Not surprising, the menu at TapaBar features typical Spanish tapas. There is Tortilla Espanola -Spanish omelette- and Patatas Bravas, which I consider to be a mandatory dish at any tapas outing. I like the version here- crispy potatoes coated with a warm blanket of chunky tomato sauce, and aioli criss-crossed across the top.

TapaBar patatas bravas and salmon a la plancha

Salmon a la plancha is a pleasing wedge of seared fish, dressed in a spicy red pepper sauce.

Brussel sprouts and cauliflower each make a respectable appearance, with the former dressed in romesco sauce and the latter roasted, pureed, and seasoned with smoked Spanish paprika.

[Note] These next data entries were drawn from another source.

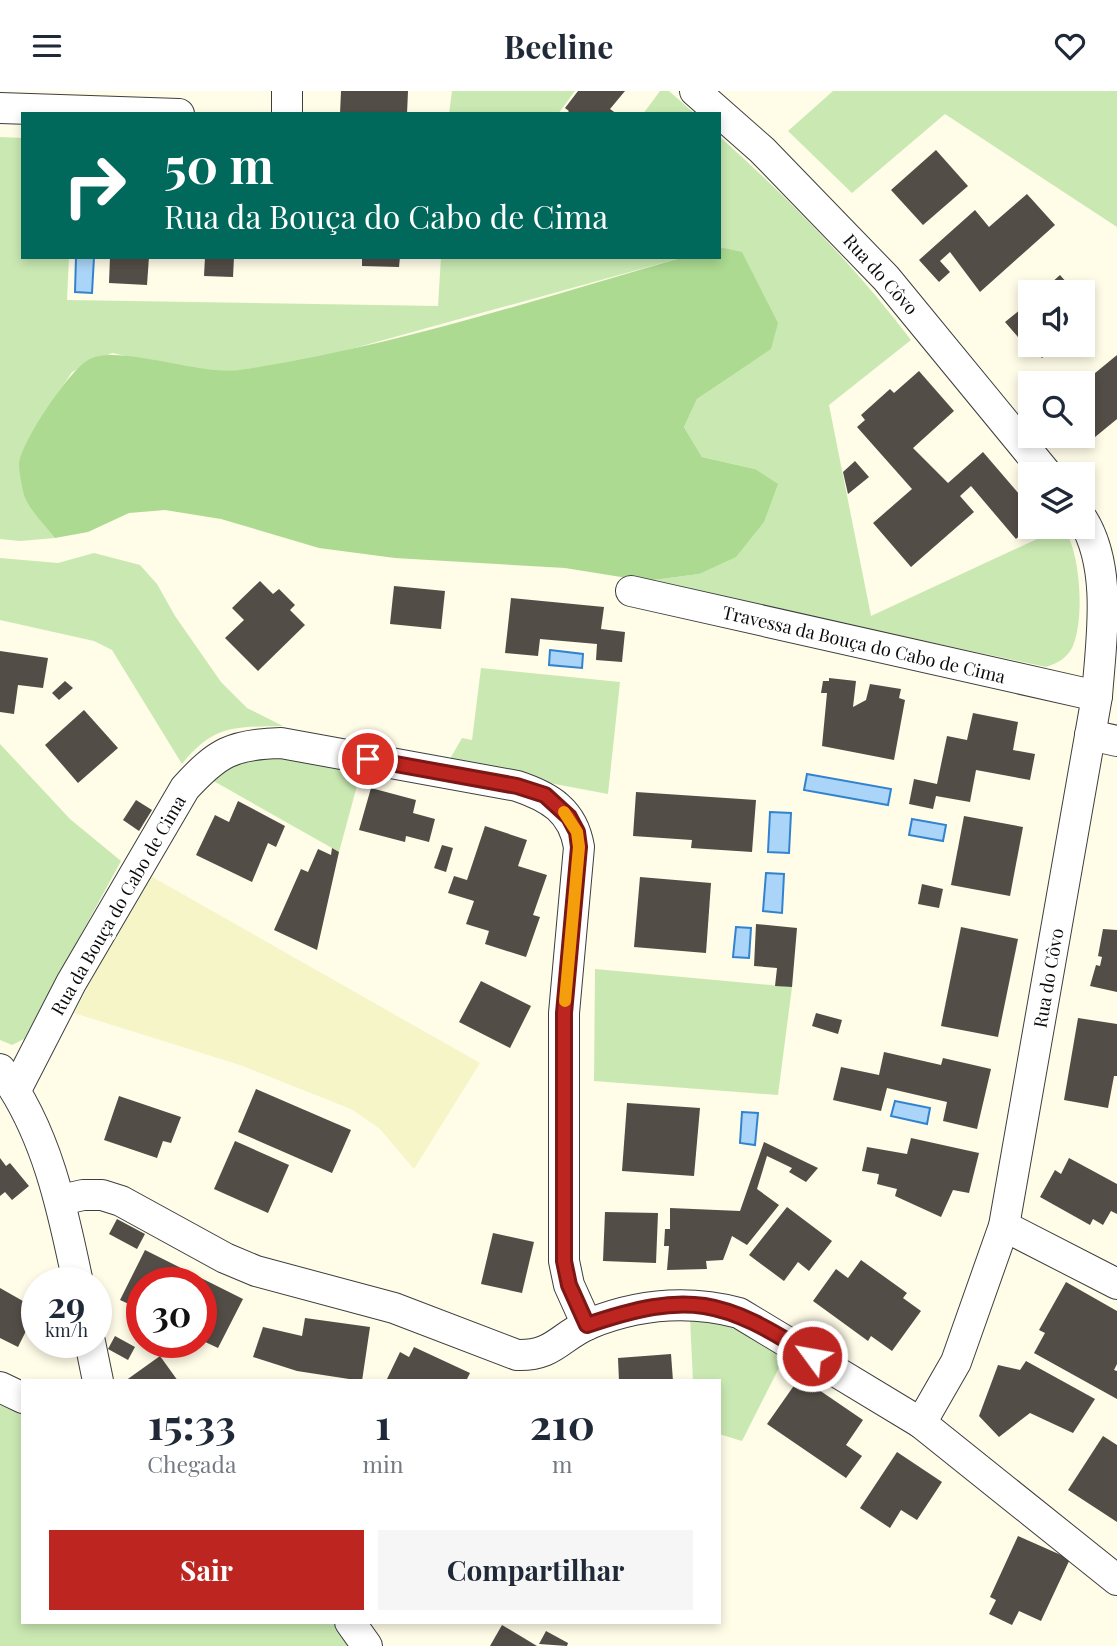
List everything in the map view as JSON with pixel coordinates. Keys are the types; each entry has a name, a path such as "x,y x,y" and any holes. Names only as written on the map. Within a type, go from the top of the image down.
{"street":[{"path":"287,91 287,112"},
{"name":"Rua do Côvo","path":"695,91 718,112"},
{"path":"0,108 119,112"},
{"name":"Rua do Côvo","path":"721,115 806,193 886,278 1037,462"},
{"name":"Rua do Côvo","path":"921,1423 956,1362 1004,1226 1104,738 1097,696 1102,627 1100,580 1097,551 1092,539"},
{"name":"Travessa da Bouça do Cabo de Cima","path":"631,591 1097,696"},
{"name":"Rua da Bouça do Cabo de Cima","path":"75,1267 61,1200 8,1080 71,983 185,788 202,770 231,749 255,743 281,743 517,786 545,795 569,817 577,832 579,847 564,1013 564,1261 569,1285 587,1325"},
{"path":"61,1200 83,1195 102,1195 121,1201 225,1258 256,1271 394,1308 516,1355 537,1356 587,1325 629,1311 674,1304 707,1304 739,1313 921,1423 1117,1580"},
{"path":"1004,1226 1117,1284"},
{"path":"93,1358 98,1379"},
{"path":"0,1387 21,1397"},
{"path":"352,1624 367,1646"}],"green space":[{"path":"452,91 575,91 559,112 449,112"},
{"path":"660,91 669,91 693,112 644,112"},
{"path":"833,91 1117,91 1117,227 945,114 852,193 788,131"},
{"path":"0,137 21,138 21,259 69,259 67,300 438,306 441,259 677,259 315,359 227,372 168,365 112,353 72,372 43,416 19,463 25,497 55,538 20,541 0,539"},
{"path":"721,138 820,233 867,285 911,340 829,405 871,616 1037,539 1069,539 1077,569 1080,604 1076,636 1070,652 1046,667 646,581 699,574 755,469 702,457 684,427 697,399 729,377 721,247"},
{"path":"721,247 742,252 778,323 771,349 697,399 684,427 702,457 755,469 778,484 764,522 736,557 699,574 646,581 565,568 395,558 319,548 221,519 165,510 129,513 88,532 55,538 26,501 19,464 28,440 58,392 88,360 118,355 203,369 239,370 352,349 463,321 677,259 721,259"},
{"path":"94,553 140,565 157,584 175,616 221,682 247,708 283,726 227,730 205,741 182,764 112,650 94,641 0,620 0,558 58,563"},
{"path":"481,668 620,682 608,794 447,764 462,738 472,740"},
{"path":"0,744 70,819 121,861 24,1039 12,1045 0,1040"},
{"path":"265,754 361,771 339,852 210,779 234,761"},
{"path":"147,874 480,1063 414,1169 379,1128 351,1109 240,1065 74,1013"},
{"path":"595,969 792,987 778,1095 594,1081"},
{"path":"690,1318 728,1326 784,1358 742,1441 721,1435 721,1379 693,1379"},
{"path":"0,1405 21,1414 21,1624 339,1624 354,1646 0,1646"}],"water":[{"path":"76,259 94,259 92,293 75,292"},
{"path":"550,650 583,654 582,668 549,665"},
{"path":"807,774 891,789 888,805 804,790"},
{"path":"770,812 791,813 789,853 768,852"},
{"path":"912,819 946,825 943,841 909,835"},
{"path":"766,873 784,874 782,913 763,911"},
{"path":"736,927 751,928 749,958 733,957"},
{"path":"895,1101 930,1108 927,1124 891,1116"},
{"path":"742,1112 758,1113 755,1145 740,1143"}],"building":[{"path":"341,91 408,91 407,112 340,112"},
{"path":"578,91 625,91 610,109 614,112 568,112 565,108"},
{"path":"936,150 968,186 923,225 891,190"},
{"path":"1027,194 1055,225 980,292 950,252 940,261 950,272 939,282 919,260 975,210 989,227"},
{"path":"110,259 149,259 147,285 109,283"},
{"path":"205,259 234,259 233,277 204,276"},
{"path":"362,259 400,259 399,267 362,266"},
{"path":"1018,312 1018,337 1005,322"},
{"path":"1117,355 1117,419 1095,437 1095,373"},
{"path":"919,371 954,411 913,448 948,483 983,452 1018,493 1016,539 971,486 960,496 974,512 911,567 873,523 912,489 857,427 865,420 861,415 890,389 894,393"},
{"path":"855,461 869,477 848,494 843,472"},
{"path":"260,581 273,594 279,589 295,605 290,610 305,625 258,671 225,638 244,620 232,608"},
{"path":"394,586 445,591 441,629 390,624"},
{"path":"511,598 604,607 601,629 625,632 622,662 596,660 597,644 540,639 538,656 505,653"},
{"path":"0,651 48,658 43,688 18,685 14,714 0,712"},
{"path":"829,678 856,681 853,707 866,700 870,684 901,689 899,698 905,700 894,760 822,746 827,693 821,693 823,681 829,681"},
{"path":"65,681 73,688 59,700 52,693"},
{"path":"84,710 118,748 78,783 45,745"},
{"path":"973,713 1018,722 1013,750 1035,754 1030,780 976,770 970,802 936,796 933,809 909,804 914,779 937,784 947,736 967,740"},
{"path":"371,788 416,800 413,813 435,819 429,842 406,836 405,842 359,830"},
{"path":"636,792 756,800 752,852 691,848 692,840 633,836"},
{"path":"136,800 152,810 139,831 123,820"},
{"path":"238,801 285,826 276,847 268,843 252,882 196,855 215,815 229,822"},
{"path":"964,816 1023,827 1010,896 951,885"},
{"path":"485,826 527,840 518,866 547,875 533,915 540,917 526,957 485,944 489,931 466,924 474,901 448,893 454,876 467,880"},
{"path":"442,845 453,848 446,872 434,868"},
{"path":"332,848 339,852 317,950 274,930 301,869 308,872 318,849 331,855"},
{"path":"640,877 711,883 706,953 634,947"},
{"path":"922,884 943,889 939,908 918,904"},
{"path":"756,924 797,928 792,987 775,986 777,968 754,966"},
{"path":"961,927 1018,939 998,1037 941,1026"},
{"path":"1103,929 1117,930 1117,992 1090,986 1096,965 1100,966 1102,957 1098,956"},
{"path":"481,981 531,1006 510,1048 459,1022"},
{"path":"816,1013 842,1020 838,1034 812,1026"},
{"path":"1078,1018 1117,1024 1117,1076 1114,1076 1108,1108 1064,1100"},
{"path":"884,1052 941,1065 943,1058 991,1069 977,1129 943,1121 947,1102 887,1088 881,1111 833,1100 841,1067 879,1075"},
{"path":"256,1089 351,1130 332,1173 238,1132"},
{"path":"119,1096 181,1117 171,1143 163,1141 157,1158 104,1140"},
{"path":"627,1103 700,1108 694,1176 622,1171"},
{"path":"911,1138 979,1153 969,1193 953,1190 941,1217 895,1196 897,1189 877,1184 879,1174 862,1171 867,1147 907,1154"},
{"path":"235,1141 289,1165 268,1213 214,1189"},
{"path":"764,1142 818,1168 806,1182 789,1172 792,1168 767,1156 757,1189 779,1205 747,1245 732,1236 723,1260 706,1261 707,1269 667,1270 669,1246 664,1246 665,1229 670,1229 670,1208 740,1211"},
{"path":"0,1158 6,1166 10,1163 29,1186 12,1200 5,1192 0,1196"},
{"path":"1069,1158 1117,1184 1117,1214 1111,1211 1103,1225 1093,1219 1090,1225 1040,1197 1055,1170 1061,1174"},
{"path":"787,1207 832,1241 809,1271 798,1262 784,1281 749,1255"},
{"path":"605,1212 658,1213 656,1263 603,1261"},
{"path":"117,1219 145,1234 137,1249 109,1234"},
{"path":"493,1233 534,1242 522,1293 481,1284"},
{"path":"145,1250 179,1267 136,1267"},
{"path":"861,1260 907,1293 903,1298 921,1311 892,1351 871,1336 868,1341 813,1301 836,1269 848,1278"},
{"path":"1066,1282 1117,1311 1117,1364 1114,1370 1117,1371 1117,1399 1034,1353 1045,1333 1039,1330"},
{"path":"217,1286 243,1299 217,1348"},
{"path":"0,1288 21,1300 21,1341 18,1347 0,1338"},
{"path":"126,1288 126,1303 120,1300"},
{"path":"305,1318 370,1327 362,1379 297,1371 253,1357 263,1327 302,1336"},
{"path":"115,1336 126,1342 128,1360 112,1351"},
{"path":"414,1347 470,1373 467,1379 387,1379 400,1352 409,1357"},
{"path":"671,1354 673,1379 619,1379 618,1358"},
{"path":"157,1358 161,1358 177,1379 128,1379"},
{"path":"1026,1361 1095,1399 1073,1433 1030,1413 999,1437 979,1416 998,1365 1020,1370"},
{"path":"800,1377 863,1420 846,1445 862,1456 846,1478 767,1424"},
{"path":"1103,1436 1117,1445 1117,1522 1068,1490"},
{"path":"897,1452 942,1482 917,1520 901,1510 890,1528 860,1508"},
{"path":"1018,1536 1070,1559 1041,1621 1019,1611 1012,1625 989,1614 996,1600 990,1597"},
{"path":"502,1625 537,1646 490,1646"},
{"path":"546,1631 568,1643 567,1646 539,1644"}],"slow traffic":[{"path":"564,812 577,832 579,847 565,1001"}],"route":[{"path":"368,759 517,786 545,795 569,817 577,832 579,847 564,1013 564,1261 569,1285 587,1325 629,1311 674,1304 707,1304 739,1313 769,1328 812,1356"}]}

Tartare de Atun is where things get more interesting. Ahi tuna is spruced up with dried figs, diced apples, marcona almonds, and truffle vinaigrette. It’s tart and refreshing, and my only quibble is that I want more. Small plates at TapaBar sometimes translate to really small.

TapaBar Tartare de Atun

Paella de Mariscos features a generous mixture of glistening shrimp, monkfish, squid, and mussels tossed in green aioli. The dish looks appealing but it lacks oomph, and my enthusiasm is temporarily dampened.

TapaBar paella

But then a small table is set before us, linens spread across the top, and servers commence to unwrap branzino al papillote. They ceremoniously spoon tomatoes, lemons, and haricot vert across one side of the plate, and then fill the other with fillets of steaming, gleaming branzino. The dish is a smashing success, simple but delicious.  It’s at the high end of the $20-$29 range of entrees here, and well worth it.

TapaBar branzino

A Spanish meal is best concluded with a round of warm churros. There’s a reason that the Roche brothers opened a donut shop next door. Chef Alonso has a soft spot for sweets, and as diners we owe it to him to share in his delight.

TapaBar churros

I wrote the intro to this post at the beginning of Hanukkah, before the commencement of our family gift-giving. My husband ended up surprising me with the Amazon Echo Dot, which responds to commands and answers some of your burning questions. My first inquiry:  “Alexa, give me a restaurant recommendation.” One of the responses she offers is the nearby Sweet Frog, so I’m not sure I trust her taste. I’m no Alexa, but I heartily recommend TapaBar as a Bethesda stand-out.

May your holidays be filled with happy surprises.